» **What to work on**
Pick every line out of the entries below that holds the string "Yang", and report them.

=== Provided records ===

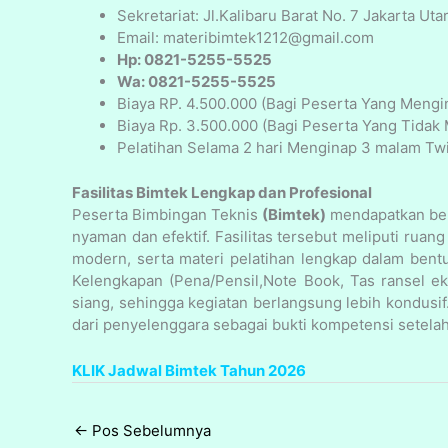
Sekretariat: Jl.Kalibaru Barat No. 7 Jakarta Uta
Email: materibimtek1212@gmail.com
Hp: 0821-5255-5525
Wa: 0821-5255-5525
Biaya RP. 4.500.000 (Bagi Peserta Yang Mengi
Biaya Rp. 3.500.000 (Bagi Peserta Yang Tidak
Pelatihan Selama 2 hari Menginap 3 malam Twi
Fasilitas Bimtek Lengkap dan Profesional
Peserta Bimbingan Teknis
(Bimtek)
mendapatkan berb
nyaman dan efektif. Fasilitas tersebut meliputi rua
modern, serta materi pelatihan lengkap dalam bentu
Kelengkapan (Pena/Pensil,Note Book, Tas ransel e
siang, sehingga kegiatan berlangsung lebih kondusif
dari penyelenggara sebagai bukti kompetensi setelah 
KLIK Jadwal Bimtek Tahun 2026
←
Pos Sebelumnya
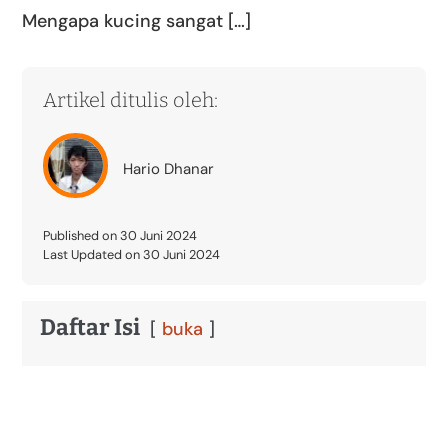
Mengapa kucing sangat […]
Artikel ditulis oleh:
Hario Dhanar
Published on 30 Juni 2024
Last Updated on 30 Juni 2024
Daftar Isi
buka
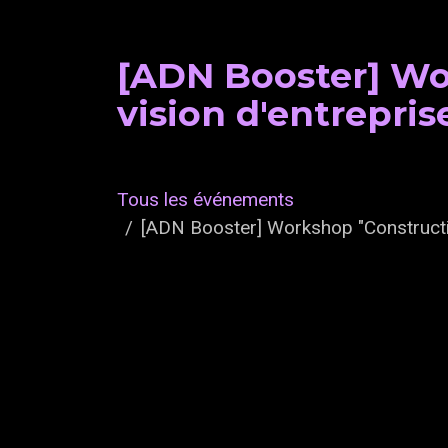
[ADN Booster] Wor
vision d'entrepris
Tous les événements
[ADN Booster] Workshop "Construction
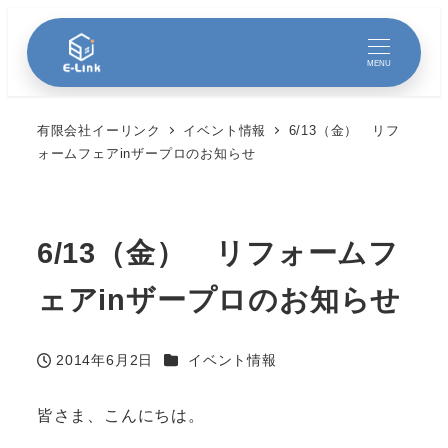
MENU
有限会社イーリンク
イベント情報
6/13（金） リフ
ォームフェアinザープロのお知らせ
6/13（金） リフォームフ
ェアinザープロのお知らせ
カテゴリー
2014年6月2日
イベント情報
投稿日
皆さま、こんにちは。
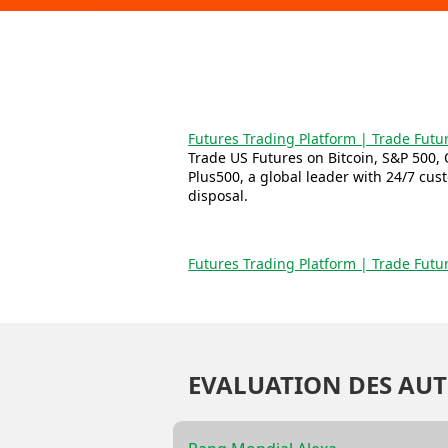
Futures Trading Platform | Trade Futu
Trade US Futures on Bitcoin, S&P 500, 
Plus500, a global leader with 24/7 cus
disposal.
Futures Trading Platform | Trade Futu
EVALUATION DES AUT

===

» **Exercise output**
Biaya RP. 4.500.000 (Bagi Peserta Yang Mengi
Biaya Rp. 3.500.000 (Bagi Peserta Yang Tidak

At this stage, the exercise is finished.